When the dinner hour beckons, shake the sand from your toes and head to Pierre’s, an elegant plantation-style house with a wide verandah overlooking Florida Bay. A few miles north at Marker 88, chef Bobby Stoky serves the super-fresh seafood one would expect to find in the sportfishing capital of the world. Tuck into cracked conch and coconut-crusted hogfish on the outdoor patio with a glass of fruity Chardonnay — for a relaxed joint, Marker 88 has an excellent wine list. At either spot, the famous Keys sunset is guaranteed to put on a memorable show.
Even before Hemingway’s old man took to the sea, the Keys were a saltwater angler’s paradise, legendary for big game like sailfish, wahoo, and blue marlin. Though pulling a trophy fish from the ocean can be a thrill, sometimes the best part of casting a line is eating your catch later.
One of the best ways to do so is on a Hook and Cook adventure at Hawks Cay Resort on Duck Key, a pocket-sized island about 20 miles south of Islamorada. The resort, which received a major lashing from Hurricane Irma, reopened last August fresh off a $50-million renovation that included a complete redesign of its public spaces and guestrooms, two new restaurants, and a reimagined adults-only enclave called Oasis Cay.
Get out onto the water with lifelong conch, Captain Dave Perry, who has been fishing the Keys for decades and runs charters out of the Hawks Cay Marina with Captain Justin Brunk. In addition to blue water hunting, the two specialize in fishing the reef for snapper and grouper, fish that Hawks Cay executive chef William Ryan will later blacken, grill, or fry for a hyper-local meal at Angler and Ale, the resort’s new dockside restaurant.
Connecting Marathon to the Lower Keys, the Seven-Mile Bridge is a highlight of any Keys road trip and driving it feels like being in an ocean themed circle-vision movie. But before you do, take a ferry out to picturesque Pigeon Key for a dose of Keys history.
More than 100 years ago, Florida tycoon Henry Flagler envisioned an Overseas Railroad linking mainland Florida to Key West. The project was nicknamed Flagler’s Folly – no one believed his ambitious plan would come to fruition – yet despite naysayers, the rail line was finished in 1912 complete with the engineering marvel that became the Seven Mile Bridge. During the railroad’s construction, over 400 workers lived on Pigeon Key, which is now listed on the National Historic Register. Tours of the tiny island leave three times daily from the Pigeon Key Visitor’s Center and offer a deep dive into the story of the railroad, its ill-fated demise, and the scenic highway travelers drive today.
The Lower Keys
The necklace of islands south of the Seven Mile Bridge bore the brunt of Irma’s wrath and while a few vestiges of the storm remain, the area has rebounded quite well. Take a detour for some beach bliss at Bahia Honda State Park, a 524-acre swath of nature tucked between the Atlantic and the Gulf. Sandspur Beach, long considered one of the best in the Keys, remains closed, but the crescent of sand that makes up Calusa Beach on the tranquil bayside makes a fine stand-in.
On Big Pine Key, stop into the new Florida Keys National Wildlife Refuges Nature Center, which features exhibits spotlighting the Keys’ four wildlife refuges including the nearby National Key Deer Refuge. Established in 1957, the refuge protects approximately 9,200 acres of land on Big Pine and No Name Keys that serves as habitat for endangered Key Deer. Stick to the speed limit around here — the diminutive creatures have been known to dart into the road, especially at dawn and dusk.

···

▶ Stated goal
In the Florida Keys travel text, in what year was Henry Flagler's rail line finished?

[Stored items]
···

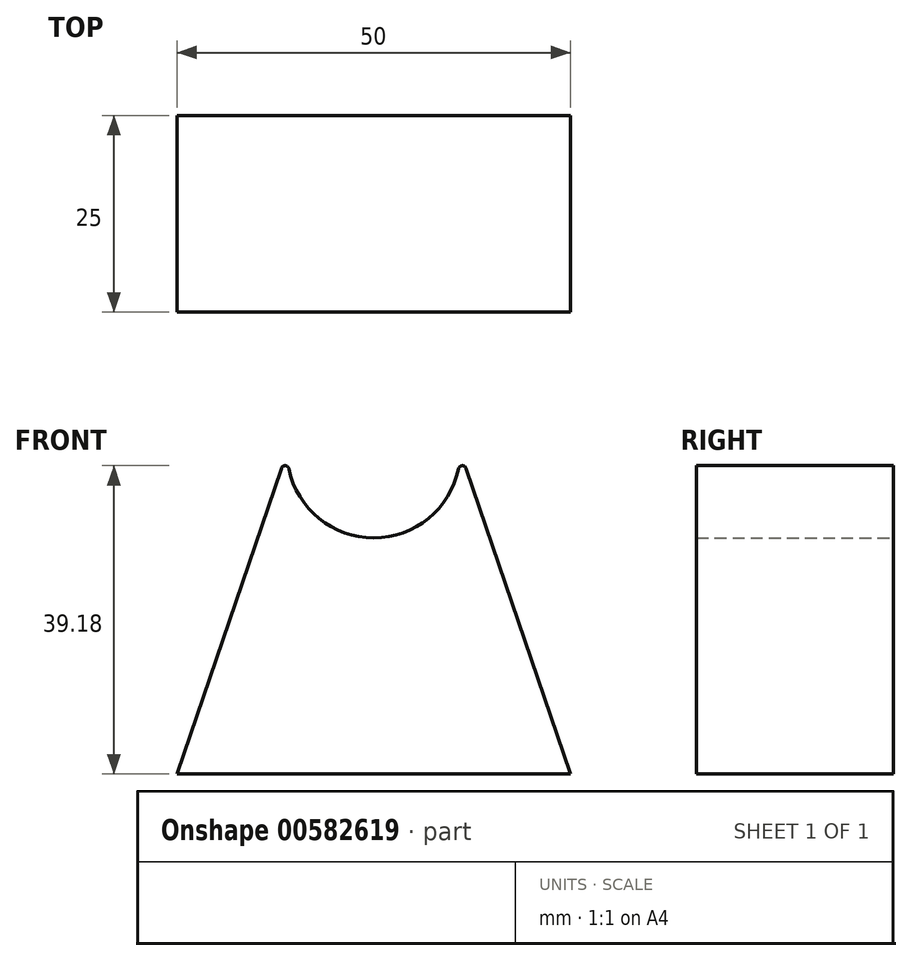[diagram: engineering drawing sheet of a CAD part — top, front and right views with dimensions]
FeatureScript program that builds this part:
annotation { "Feature Type Name" : "Feature", "Feature Type Description" : "" }
export const myFeature = defineFeature(function(context is Context, id is Id, definition is map)
    precondition{}
    {
        {
            var Q0;
            Q0=qCreatedBy(makeId("Front.planeOp"),FACE);
            var sketch = newSketch(context, id + "F0", { "sketchPlane" : qUnion([Q0])});
            skCircle(sketch, "E0", {"center": v(0, 41) * mm, "radius": 11 * mm});
            skLineSegment(sketch, "E1", {"start": v(-25, 0) * mm, "end": v(25, 0) * mm});
            skLineSegment(sketch, "E2", {"start": v(25, 0) * mm, "end": v(0, 73.21) * mm});
            skLineSegment(sketch, "E3", {"start": v(0, 73.21) * mm, "end": v(-25, 0) * mm});
            skLineSegment(sketch, "E4", {"start": v(0, 41) * mm, "end": v(11, 41) * mm, "construction": true});
            skLineSegment(sketch, "E5", {"start": v(0, 41) * mm, "end": v(-11, 41) * mm, "construction": true});
            skSolve(sketch);
        }
        {
            var Q0;
            {var subQ5=sQuery(id+"F0.wireOp",EDGE,"E1");Q0=makeQuery(id+"F0.imprint","IMPRINT",FACE,{"disambiguationData":[TD([[makeQuery(id+"F0.imprint","IMPRINT",EDGE,{"derivedFrom":subQ5}),1.0]])]});}
            extrude(context, id + "F1", {"entities" : qUnion([Q0]), "depth" : 25 * mm, "offsetDistance" : 25 * mm});
        }
        {
            var Q0;
            Q0=makeQuery(id+"F1.opExtrude","SWEPT_EDGE",EDGE,{"disambiguationData":[OSD([sQuery(id+"F0.wireOp",EDGE,"E0"),sQuery(id+"F0.wireOp",EDGE,"E3")])]});
            var Q1;
            Q1=makeQuery(id+"F1.opExtrude","SWEPT_EDGE",EDGE,{"disambiguationData":[OSD([sQuery(id+"F0.wireOp",EDGE,"E0"),sQuery(id+"F0.wireOp",EDGE,"E2")])]});
            fillet(context, id + "F2", {"entities" : qUnion([Q0, Q1]), "radius" : 0.5 * mm, "tangentPropagation" : true, "allowEdgeOverflow" : false});
        }
    });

···

▶ Output
1912